OPSEU Region 7 Vice-President Carl Thibodeau said the government’s plan would hurt the whole community. “The people of Ignace are feeling sucker-punched. The closest ServiceOntario centre is 110 kilometres away in Dryden. This will not only hurt the public. Local business owners are terrified a limited ability to get fishing and hunting licences will spell doom for their operations.”

Thibodeau said the virtual closing would put the town’s whole future at risk. “Ignace is already struggling,” he said. “Public facilities like a ServiceOntario centre bestow a sense of identity and substance on small communities. It makes them stronger.

“Cutting back on public services sends the wrong signal.”
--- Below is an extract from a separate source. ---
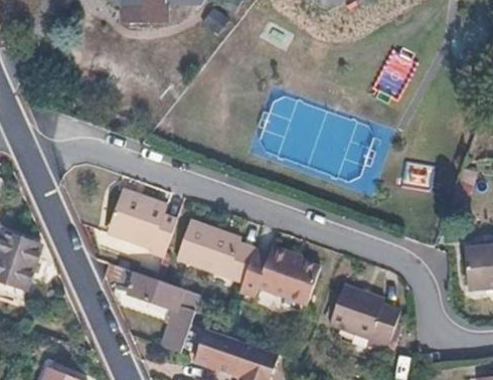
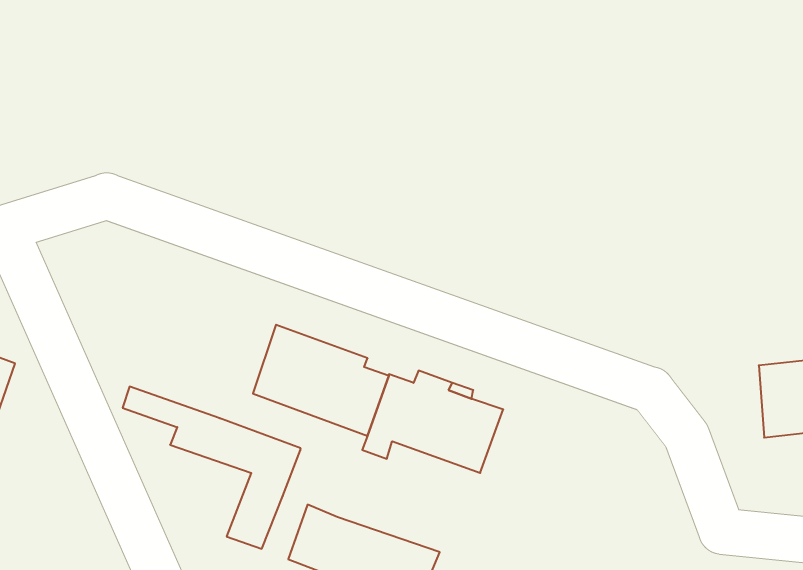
building: [104,191,175,259] -> none
building: [326,286,396,351] -> none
OPSEU President Warren (Smokey) Thomas affirmed the union’s unconditional support for publicly operated ServiceOntario centres in every corner of the province. “The people of Ignace want, need, and deserve full-time public services,” he said, “and we’re going to fight hard to ensure the lights stay on at the ServiceOntario centre five days a week.
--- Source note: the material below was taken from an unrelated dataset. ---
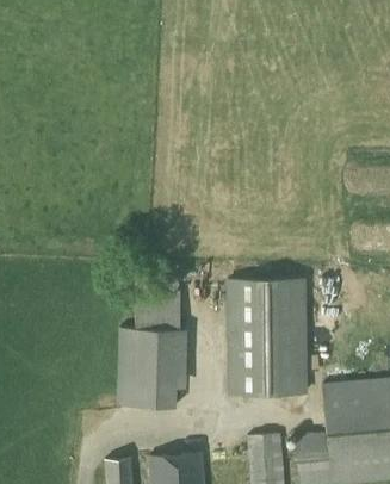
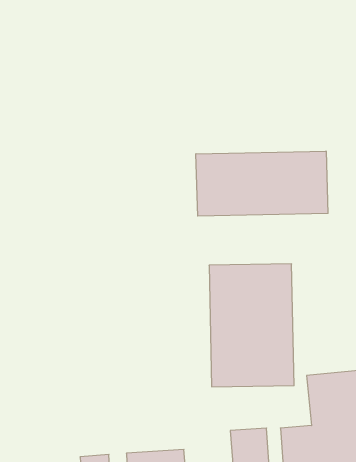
building: none -> [196,151,328,216]
building: [117,288,187,407] -> none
“Endangering the survival of a small town to save a few bucks is just incredibly short-sighted,” he continued. “Unfortunately, the Liberals can’t see beyond the numbers on a balance sheet. But governing is not a business, and providing public services is not a line item expense – it’s an investment in people.”

Thomas said the Premier and her government were completely out of touch with the needs and aspirations of ordinary people. “It’s time they got their noses out of corporate brochures,” he said, “and started talking to Ontarians on Main Street – not just bankers on Bay Street.”